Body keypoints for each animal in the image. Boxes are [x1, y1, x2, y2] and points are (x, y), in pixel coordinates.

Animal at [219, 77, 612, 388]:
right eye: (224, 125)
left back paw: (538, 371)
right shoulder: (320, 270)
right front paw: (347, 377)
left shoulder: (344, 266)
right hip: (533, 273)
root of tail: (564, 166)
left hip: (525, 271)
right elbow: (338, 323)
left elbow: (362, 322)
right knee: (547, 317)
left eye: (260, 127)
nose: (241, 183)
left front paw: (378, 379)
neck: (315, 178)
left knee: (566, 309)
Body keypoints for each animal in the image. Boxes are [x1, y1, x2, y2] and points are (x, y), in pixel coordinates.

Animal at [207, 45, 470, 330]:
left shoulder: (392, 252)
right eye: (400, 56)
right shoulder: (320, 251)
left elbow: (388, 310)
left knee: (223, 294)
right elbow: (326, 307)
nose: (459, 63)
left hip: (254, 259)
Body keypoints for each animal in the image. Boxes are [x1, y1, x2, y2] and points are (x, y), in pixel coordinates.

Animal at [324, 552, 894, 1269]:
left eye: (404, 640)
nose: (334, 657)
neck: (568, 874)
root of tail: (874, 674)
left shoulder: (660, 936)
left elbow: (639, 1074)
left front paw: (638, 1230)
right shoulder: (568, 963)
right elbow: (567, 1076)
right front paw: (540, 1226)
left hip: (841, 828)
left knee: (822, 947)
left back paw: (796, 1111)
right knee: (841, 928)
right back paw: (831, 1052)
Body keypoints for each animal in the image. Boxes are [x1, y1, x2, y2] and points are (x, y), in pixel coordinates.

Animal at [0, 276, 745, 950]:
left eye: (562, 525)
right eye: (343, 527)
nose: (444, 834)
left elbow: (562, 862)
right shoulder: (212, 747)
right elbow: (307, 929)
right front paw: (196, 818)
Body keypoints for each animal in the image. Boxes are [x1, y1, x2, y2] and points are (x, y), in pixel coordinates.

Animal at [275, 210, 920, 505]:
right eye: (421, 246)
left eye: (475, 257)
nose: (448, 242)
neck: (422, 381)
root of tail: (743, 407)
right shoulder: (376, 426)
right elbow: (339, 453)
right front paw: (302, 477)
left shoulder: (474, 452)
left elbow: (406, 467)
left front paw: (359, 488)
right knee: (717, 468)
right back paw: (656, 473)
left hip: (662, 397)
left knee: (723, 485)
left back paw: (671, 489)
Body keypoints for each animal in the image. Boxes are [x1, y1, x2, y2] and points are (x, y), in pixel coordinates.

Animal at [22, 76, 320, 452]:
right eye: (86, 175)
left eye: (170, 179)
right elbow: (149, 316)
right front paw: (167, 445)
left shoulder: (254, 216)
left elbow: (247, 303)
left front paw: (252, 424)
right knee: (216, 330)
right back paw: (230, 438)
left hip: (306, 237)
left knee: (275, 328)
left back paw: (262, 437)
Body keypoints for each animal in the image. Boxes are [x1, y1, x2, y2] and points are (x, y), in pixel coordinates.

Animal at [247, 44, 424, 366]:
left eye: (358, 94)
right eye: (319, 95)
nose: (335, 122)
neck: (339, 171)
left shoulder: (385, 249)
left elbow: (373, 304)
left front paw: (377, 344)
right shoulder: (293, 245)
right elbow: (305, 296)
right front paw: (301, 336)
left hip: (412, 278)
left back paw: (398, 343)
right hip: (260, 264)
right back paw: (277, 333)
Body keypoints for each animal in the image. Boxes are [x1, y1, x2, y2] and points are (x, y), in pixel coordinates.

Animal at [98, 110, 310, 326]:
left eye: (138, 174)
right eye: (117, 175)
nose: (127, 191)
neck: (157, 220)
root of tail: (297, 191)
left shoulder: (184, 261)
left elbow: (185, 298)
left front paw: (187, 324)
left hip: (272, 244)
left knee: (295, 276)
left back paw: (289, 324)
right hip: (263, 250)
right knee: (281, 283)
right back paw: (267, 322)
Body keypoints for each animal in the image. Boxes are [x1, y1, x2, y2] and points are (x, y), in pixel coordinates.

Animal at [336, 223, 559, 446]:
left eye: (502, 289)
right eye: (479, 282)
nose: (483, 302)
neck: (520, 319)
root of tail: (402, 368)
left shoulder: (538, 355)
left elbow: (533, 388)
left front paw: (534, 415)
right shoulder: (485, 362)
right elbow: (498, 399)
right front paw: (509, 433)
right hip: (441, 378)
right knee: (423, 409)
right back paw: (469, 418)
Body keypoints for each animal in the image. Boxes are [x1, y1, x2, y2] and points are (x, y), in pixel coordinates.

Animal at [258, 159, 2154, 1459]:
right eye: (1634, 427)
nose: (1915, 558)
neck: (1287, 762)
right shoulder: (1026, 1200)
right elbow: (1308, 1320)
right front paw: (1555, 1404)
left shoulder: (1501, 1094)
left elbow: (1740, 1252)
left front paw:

**INSTRUCTIONS FOR THE TASK:**
Considering only lines of the records that hold the string "knee", state how many there are and nothing else.

**RESULT OF THE TASK:**
12